Averting a food crisis in Africa

Dr Adesina said the AfDB initiatives and programmes set up before the war will help to alleviate the effect on Africa, which must work tirelessly to be self-sufficient in feeding itself in the years to come.

He said the AfDB has formulated a $1bn emergency food production plan for Africa to mitigate the impact of the European war.

“We will reach 20 million farmers with technologies to produce wheat as well as rice and they will produce 30 million metric tons of food with a value of $12bn,” Dr Adesina said.

Drought-tolerant crops

Climate change is also aggravating food insecurity in Africa.

A third consecutive year of poor rains is posing a major threat to food security in countries already facing natural resource limitations, conflict, the Covid-19 pandemic and locust swarms.

This makes adequate assistance from the AFDB and major international institutions more urgent, says Dr Adesina.

The former minister of agriculture and rural development in Nigeria says the AfDB has incorporated biotechnology in Africa to help countries fight climate change, greenhouse gas emissions and soil degradation to increase crop production.

“For the last five years, we've been running a programme called the Feed Africa Strategy. At the core of that strategy is what is called technologies for African agricultural transformation.

“It's a platform that brings together the best of technologies from the global agricultural research centres and the private sector.

“In just two seasons in 2018 and 2019, before the pandemic, we have been able to supply 12 million farmers with drought tolerant wheat, maize, rice and soybeans.”

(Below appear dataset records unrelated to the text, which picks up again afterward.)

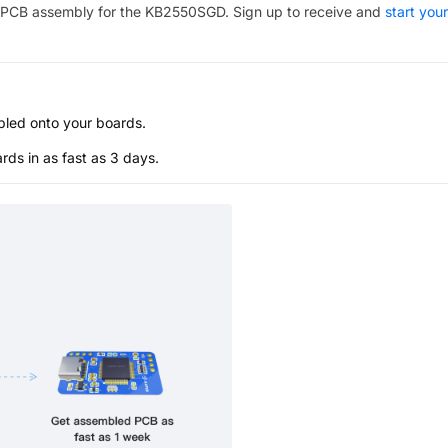
PCB assembly for the
KB2550SGD
. Sign up to receive and
start your
bled onto your boards.
s in as fast as 3 days.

Biotechnology is widely used to develop new strains of corn and other crops that can thrive when water is in short supply, as environmentalists predict a global trend of worsening drought and hotter temperatures, with Africa and Middle East countries taking the brunt.

Bankable Africa

Dr Adesina says Africa can offer enormous economic potential and growth, as it’s open to all investors from around the world.

He says there’s no better region to accelerate and boost foreign investments.

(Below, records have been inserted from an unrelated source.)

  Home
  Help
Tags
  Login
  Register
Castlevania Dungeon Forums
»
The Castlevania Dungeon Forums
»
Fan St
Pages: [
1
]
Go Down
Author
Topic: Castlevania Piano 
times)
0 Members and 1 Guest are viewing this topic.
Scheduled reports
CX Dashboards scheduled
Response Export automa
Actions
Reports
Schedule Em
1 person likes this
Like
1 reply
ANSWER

“In 2018, 2019 and 2022, in those three years, we were able to attract investment commitments to Africa amounting to $110bn dollars. That is incredible. In 2018, when we started the campaign to attract investors, we got $38.7bn in less than 72 hours. The following year, we did $40.1bn in less than 72 hours as well.”

During his visit to the UAE, Dr Adesina met Sheikh Maktoum bin Mohammed, Deputy Prime Minister, Minister of Finance and Deputy Ruler of Dubai.

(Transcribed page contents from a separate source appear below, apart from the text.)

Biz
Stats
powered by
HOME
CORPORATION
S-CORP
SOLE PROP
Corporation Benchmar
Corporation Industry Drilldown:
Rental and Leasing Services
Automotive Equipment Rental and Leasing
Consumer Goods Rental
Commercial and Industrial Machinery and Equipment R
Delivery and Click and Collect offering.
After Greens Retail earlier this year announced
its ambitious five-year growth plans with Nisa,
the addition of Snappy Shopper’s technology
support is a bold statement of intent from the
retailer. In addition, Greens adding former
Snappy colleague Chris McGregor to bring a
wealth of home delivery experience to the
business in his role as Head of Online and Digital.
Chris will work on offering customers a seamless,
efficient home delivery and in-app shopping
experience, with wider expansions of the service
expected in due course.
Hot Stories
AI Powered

He also met Ahmed Saeed Al Calily, CEO and Chief Strategy and Risk Officer of Mubadala Investment Company, Abu Dhabi’s strategic investment arm. They discussed potential investment partnership opportunities in Africa.

Dr Adesina further signed a Memorandum of Understanding with Abu Dhabi Fund for Development aimed at strengthening investment cooperation to drive sustainable socioeconomic development.

The president of the AfDB said that last week, the AfDB secured $32.8bn in investment commitments at the three-day Africa Investment Forum held online.

The largest investor interest, he said, was $15.6bn for the Lagos-Abidjan mega motorway, connecting West Africa's two major cities in Nigeria and Ivory Coast.

“So, that just tells you that Africa is back, given the areas where we were able to secure significant investment in infrastructure,” he said.

“We have over 500 investors from around the world. So, all that to say that Africa is bankable, when you look at the fundamentals of the population 1.3 billion people which will be same in 2050 will be bigger than China and India today.”